Funding also has been virtually flat for the last several years. That's "too low for its real promise to be realized," said Aneva Yazzie, who heads the Navajo Housing Authority, which serves Navajos in Arizona, New Mexico and Utah.

Tribes on rural reservations struggle to provide water, sewer service and electricity, meaning building costs are higher than in other communities. As costs have risen, tribes also have had to put more money into keeping up existing homes, leaving them less able to build new houses, Yazzie said.

As a result, housing shortages on reservations are severe.

Almost half of the homes on reservations are considered too small or substandard.

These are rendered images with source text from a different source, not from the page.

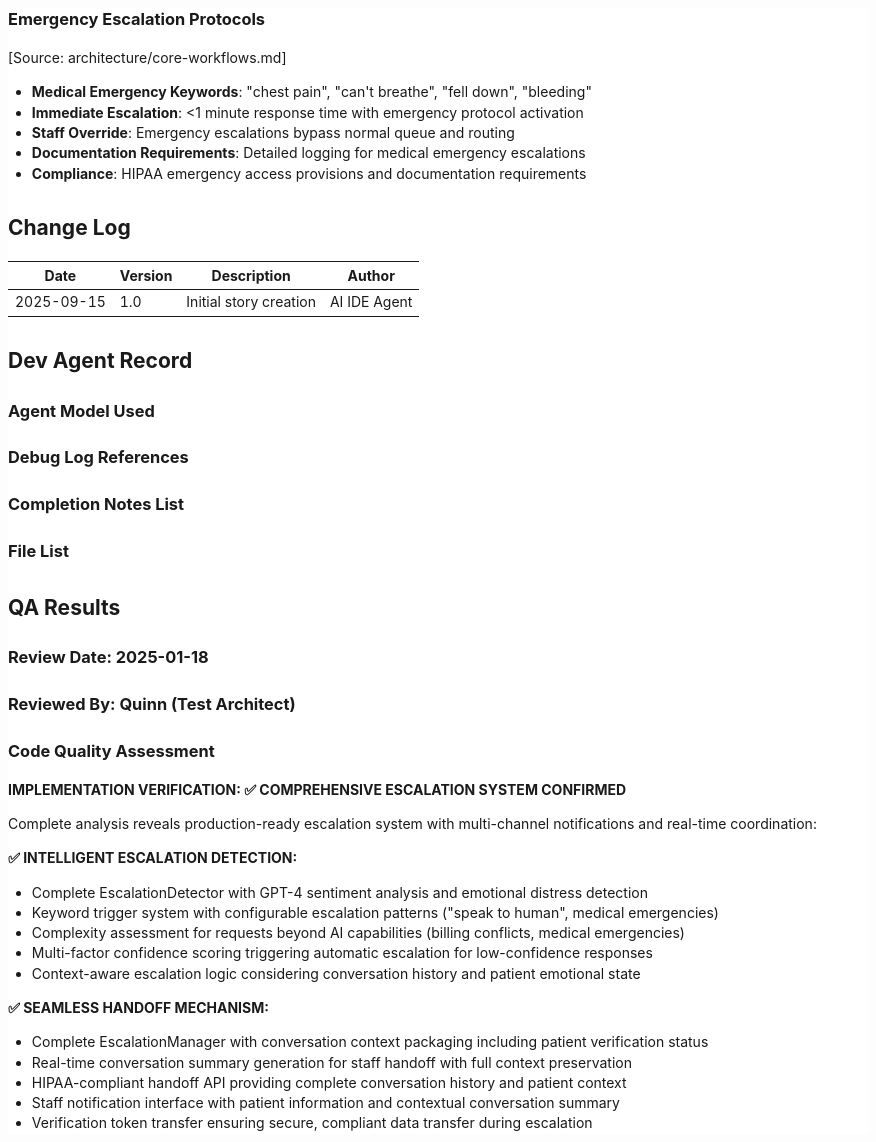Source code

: ### Emergency Escalation Protocols
[Source: architecture/core-workflows.md]
- **Medical Emergency Keywords**: "chest pain", "can't breathe", "fell down", "bleeding"
- **Immediate Escalation**: <1 minute response time with emergency protocol activation
- **Staff Override**: Emergency escalations bypass normal queue and routing
- **Documentation Requirements**: Detailed logging for medical emergency escalations
- **Compliance**: HIPAA emergency access provisions and documentation requirements

## Change Log
| Date | Version | Description | Author |
|------|---------|-------------|---------|
| 2025-09-15 | 1.0 | Initial story creation | AI IDE Agent |

## Dev Agent Record

### Agent Model Used

### Debug Log References

### Completion Notes List

### File List

## QA Results

### Review Date: 2025-01-18

### Reviewed By: Quinn (Test Architect)

### Code Quality Assessment

**IMPLEMENTATION VERIFICATION: ✅ COMPREHENSIVE ESCALATION SYSTEM CONFIRMED**

Complete analysis reveals production-ready escalation system with multi-channel notifications and real-time coordination:

**✅ INTELLIGENT ESCALATION DETECTION:**
- Complete EscalationDetector with GPT-4 sentiment analysis and emotional distress detection
- Keyword trigger system with configurable escalation patterns ("speak to human", medical emergencies)
- Complexity assessment for requests beyond AI capabilities (billing conflicts, medical emergencies)
- Multi-factor confidence scoring triggering automatic escalation for low-confidence responses
- Context-aware escalation logic considering conversation history and patient emotional state

**✅ SEAMLESS HANDOFF MECHANISM:**
- Complete EscalationManager with conversation context packaging including patient verification status
- Real-time conversation summary generation for staff handoff with full context preservation
- HIPAA-compliant handoff API providing complete conversation history and patient context
- Staff notification interface with patient information and contextual conversation summary
- Verification token transfer ensuring secure, compliant data transfer during escalation
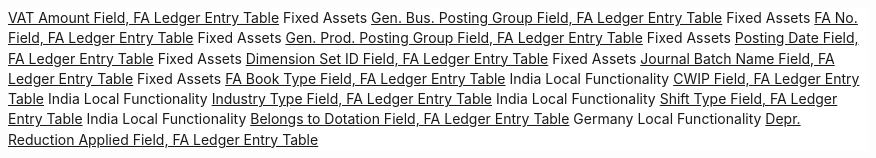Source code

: </tr>
<tr class="odd">
<td><a href="https://msdn.microsoft.com/en-us/library/Hh167702(v=NAV.70)">VAT Amount Field, FA Ledger Entry Table</a></td>
<td>Fixed Assets</td>
</tr>
<tr class="even">
<td><a href="https://msdn.microsoft.com/en-us/library/Hh167714(v=NAV.70)">Gen. Bus. Posting Group Field, FA Ledger Entry Table</a></td>
<td>Fixed Assets</td>
</tr>
<tr class="odd">
<td><a href="https://msdn.microsoft.com/en-us/library/Hh167789(v=NAV.70)">FA No. Field, FA Ledger Entry Table</a></td>
<td>Fixed Assets</td>
</tr>
<tr class="even">
<td><a href="https://msdn.microsoft.com/en-us/library/Hh167828(v=NAV.70)">Gen. Prod. Posting Group Field, FA Ledger Entry Table</a></td>
<td>Fixed Assets</td>
</tr>
<tr class="odd">
<td><a href="https://msdn.microsoft.com/en-us/library/Hh167836(v=NAV.70)">Posting Date Field, FA Ledger Entry Table</a></td>
<td>Fixed Assets</td>
</tr>
<tr class="even">
<td><a href="https://msdn.microsoft.com/en-us/library/Hh167847(v=NAV.70)">Dimension Set ID Field, FA Ledger Entry Table</a></td>
<td>Fixed Assets</td>
</tr>
<tr class="odd">
<td><a href="https://msdn.microsoft.com/en-us/library/Hh167987(v=NAV.70)">Journal Batch Name Field, FA Ledger Entry Table</a></td>
<td>Fixed Assets</td>
</tr>
<tr class="even">
<td><a href="https://msdn.microsoft.com/en-us/library/Hh937598(v=NAV.70)">FA Book Type Field, FA Ledger Entry Table</a></td>
<td>India Local Functionality</td>
</tr>
<tr class="odd">
<td><a href="https://msdn.microsoft.com/en-us/library/Hh938606(v=NAV.70)">CWIP Field, FA Ledger Entry Table</a></td>
<td>India Local Functionality</td>
</tr>
<tr class="even">
<td><a href="https://msdn.microsoft.com/en-us/library/Hh938695(v=NAV.70)">Industry Type Field, FA Ledger Entry Table</a></td>
<td>India Local Functionality</td>
</tr>
<tr class="odd">
<td><a href="https://msdn.microsoft.com/en-us/library/Hh938940(v=NAV.70)">Shift Type Field, FA Ledger Entry Table</a></td>
<td>India Local Functionality</td>
</tr>
<tr class="even">
<td><a href="https://msdn.microsoft.com/en-us/library/Hh936804(v=NAV.70)">Belongs to Dotation Field, FA Ledger Entry Table</a></td>
<td>Germany Local Functionality</td>
</tr>
<tr class="odd">
<td><a href="https://msdn.microsoft.com/en-us/library/Hh940391(v=NAV.70)">Depr. Reduction Applied Field, FA Ledger Entry Table</a></td>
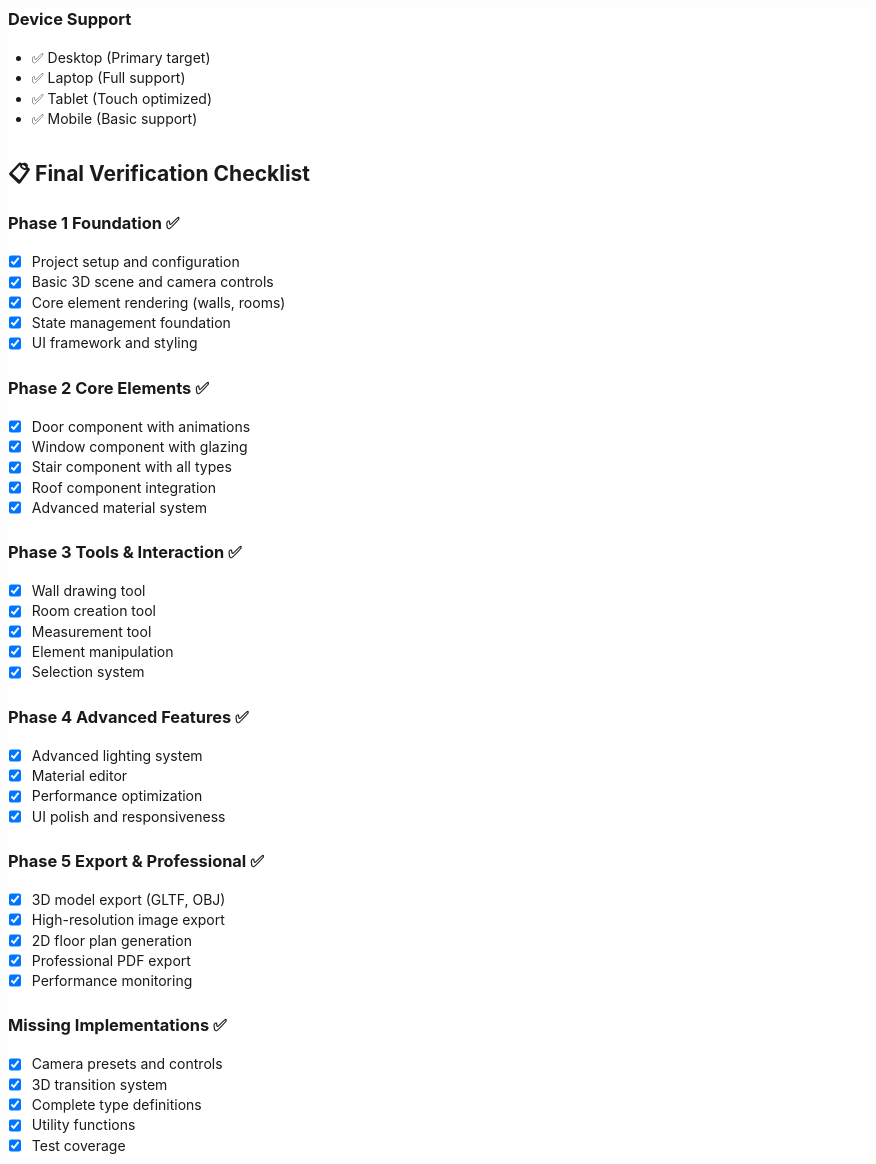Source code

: ### Device Support
- ✅ Desktop (Primary target)
- ✅ Laptop (Full support)
- ✅ Tablet (Touch optimized)
- ✅ Mobile (Basic support)

## 📋 Final Verification Checklist

### Phase 1 Foundation ✅
- [x] Project setup and configuration
- [x] Basic 3D scene and camera controls
- [x] Core element rendering (walls, rooms)
- [x] State management foundation
- [x] UI framework and styling

### Phase 2 Core Elements ✅
- [x] Door component with animations
- [x] Window component with glazing
- [x] Stair component with all types
- [x] Roof component integration
- [x] Advanced material system

### Phase 3 Tools & Interaction ✅
- [x] Wall drawing tool
- [x] Room creation tool
- [x] Measurement tool
- [x] Element manipulation
- [x] Selection system

### Phase 4 Advanced Features ✅
- [x] Advanced lighting system
- [x] Material editor
- [x] Performance optimization
- [x] UI polish and responsiveness

### Phase 5 Export & Professional ✅
- [x] 3D model export (GLTF, OBJ)
- [x] High-resolution image export
- [x] 2D floor plan generation
- [x] Professional PDF export
- [x] Performance monitoring

### Missing Implementations ✅
- [x] Camera presets and controls
- [x] 3D transition system
- [x] Complete type definitions
- [x] Utility functions
- [x] Test coverage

About 90,000 Indian families are homeless or have inadequate housing, according to the National American Indian Housing Council, which estimates about 200,000 new homes are needed on reservations across the country.

Sen. Byron Dorgan, D-N.D., said he was sympathetic, and criticized the administration's budget request.

Dorgan pushed an official from the Department of Housing and Urban Development to answer whether he agrees that more money is needed for the program. Dorgan pointedly repeated his question when the official, Rodger Boyd, deputy assistant secretary for Native American Programs, answered that HUD was committed to trying to leverage funding from elsewhere to supplement the budget.

"These are third-world conditions," Dorgan chided. "Do you not agree the need to adequately fund the program is also a critical need?"